Simple Idea: Simply Splashed Salmon Recipe
Fish is the one food my family agrees on. Generally speaking, I don’t eat anything that has walked on land. My husband is a total carnivore from New England, where a passion for seafood is pretty much a prerequisite for residency. Our two-year-old daughter actually orders fish herself when we go to a restaurant (seriously, she has been known to confidently tell the waitress, “I want the fish, please!” …well, sometimes the “please” needs prodding.)
So fish is one of the things I love to cook, simply because I don’t have to cook three different entrees to please the family! My go-to meal for omega-3 fatty acids (which seems to be a serious buzz word for nutrition experts these days), protein and vitamins is this Simply Splashed Salmon. I came up with this combination by trial and error. I think this is the perfect savory salmon, with just a hint of smokey sweetness.
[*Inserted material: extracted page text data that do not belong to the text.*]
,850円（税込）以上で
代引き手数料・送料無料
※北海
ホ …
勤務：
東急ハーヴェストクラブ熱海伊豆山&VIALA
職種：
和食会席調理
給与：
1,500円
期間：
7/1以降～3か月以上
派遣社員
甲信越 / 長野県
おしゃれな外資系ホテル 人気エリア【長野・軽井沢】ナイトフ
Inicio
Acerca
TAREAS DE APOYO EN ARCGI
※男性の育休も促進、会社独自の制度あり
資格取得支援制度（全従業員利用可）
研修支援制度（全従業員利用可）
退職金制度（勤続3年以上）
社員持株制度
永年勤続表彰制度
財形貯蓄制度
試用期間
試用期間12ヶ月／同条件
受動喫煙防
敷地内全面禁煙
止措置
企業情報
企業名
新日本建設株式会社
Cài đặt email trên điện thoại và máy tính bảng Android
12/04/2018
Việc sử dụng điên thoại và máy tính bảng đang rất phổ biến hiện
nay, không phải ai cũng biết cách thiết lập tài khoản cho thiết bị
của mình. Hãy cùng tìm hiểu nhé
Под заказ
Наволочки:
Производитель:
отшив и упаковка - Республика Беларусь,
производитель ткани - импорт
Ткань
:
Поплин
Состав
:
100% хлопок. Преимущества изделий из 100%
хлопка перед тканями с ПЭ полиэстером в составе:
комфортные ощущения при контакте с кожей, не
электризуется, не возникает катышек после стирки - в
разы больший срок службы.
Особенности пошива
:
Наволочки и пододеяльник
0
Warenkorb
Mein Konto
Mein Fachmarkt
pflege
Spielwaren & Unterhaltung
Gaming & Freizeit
I start with wild-caught salmon. (Sustainable, wild-caught fish is not only better for the ocean, it’s also better for you… So make it a priority to buy wild-caught, unless you have an unnatural attachment to antibiotic-fed, pesticide-sprayed swimmers for some reason!) Fresh fish would be fantastic, although I typically start with frozen, since I’ve found it to be more budget friendly. Ideally, you’ll want to leave the fish in the fridge the night before. (If you’re like me, you’ll forget the night before. So, yes, running it under cool water to defrost is great too!) Then grease a glass baking dish, and place the defrosted salmon inside.
Then, gather the seasonings.
I lied in this photo.
I’ll confess, but I’m not sorry.
The photo shows the ingredients all measured out (sort-of) neatly, but in reality, I’m a splasher. Measuring is not my thing (which is why I leave the baking to my husband). I like to splash and eyeball (taste-bud?) and add “a pinch” or “a handful.” And that’s one reason I love this recipe (although I admit “splashed” recipes are sometimes hard to recreate!)
Start splashing with the wet ingredients – lemon juice, low-sodium soy sauce and Worcestershire sauce (knowing how to pronounce that last ingredient is also a prerequisite of New Endland residency. I haven’t mastered it. Hence, we don’t live there.) Then finish with the crumbles – a bit of brown sugar and a sprinkle of mesquite seasoning (I use McCormick Grill Mates).
At this point, it’s awesome if you could pop the splashed and sprinkled salmon into the fridge for an hour or two to let all those distinct flavors mingle and get to know each other. But again, if you’re like me, you’ll need to serve dinner in less than half an hour, so you’re allowed to just skip this step. Just throw the whole dish full of flavors (who are now only acquaintances, but they will surely cozy up to each other) in the 375-degree oven. Cook the fish for about 12 minutes, or until it’s cooked through and flakes easily with a fork.
I like to serve it with rice and steamed broccoli. You can drizzle some of the sauce from the pan over the whole dish. Yum!
Simply Splashed Salmon Recipe
(Again, measurements are not exact… I prefer just splashing the liquids and sprinkling the dry ingredients on top by eye. You can start with these suggested measurements if you want, but feel free to change to your own preference!)
4 Salmon Portions, defrosted
3 tsp. Lemon Juice
5 tsp. Low-Sodium Soy Sauce
4 tsp. Worcestershire Sauce
1/8 cup Brown Sugar
2 tsp. Mesquite Seasoning (I use McCormick Grill Mates)
Grease a glass baking dish, and place salmon inside.
Top with liquid ingredients, followed by the dry ingredients.
Marinate one to two hours, if desired (This step isn’t required… don’t skip this recipe if you don’t have time to marinate… you’ll just get extra bonus points if you do! ;))
Bake in preheated 375-degree oven for 12 minutes or until fish is cooked through and flakes easily with fork.
Drizzle sauce over fish on plate to serve.
Leftover Salmon Recipe Idea:
If you happen to have leftovers (although my guess is, you won’t!), my favorite meal to make this into is a Splashed Salmon and Greens Wrap! Top a whole-wheat wrap with your favorite hummus, warmed leftover rice, torn spinach and heated and flaked leftover salmon. Makes a great second-day lunch, and your taste buds won’t be bored of it either, I promise!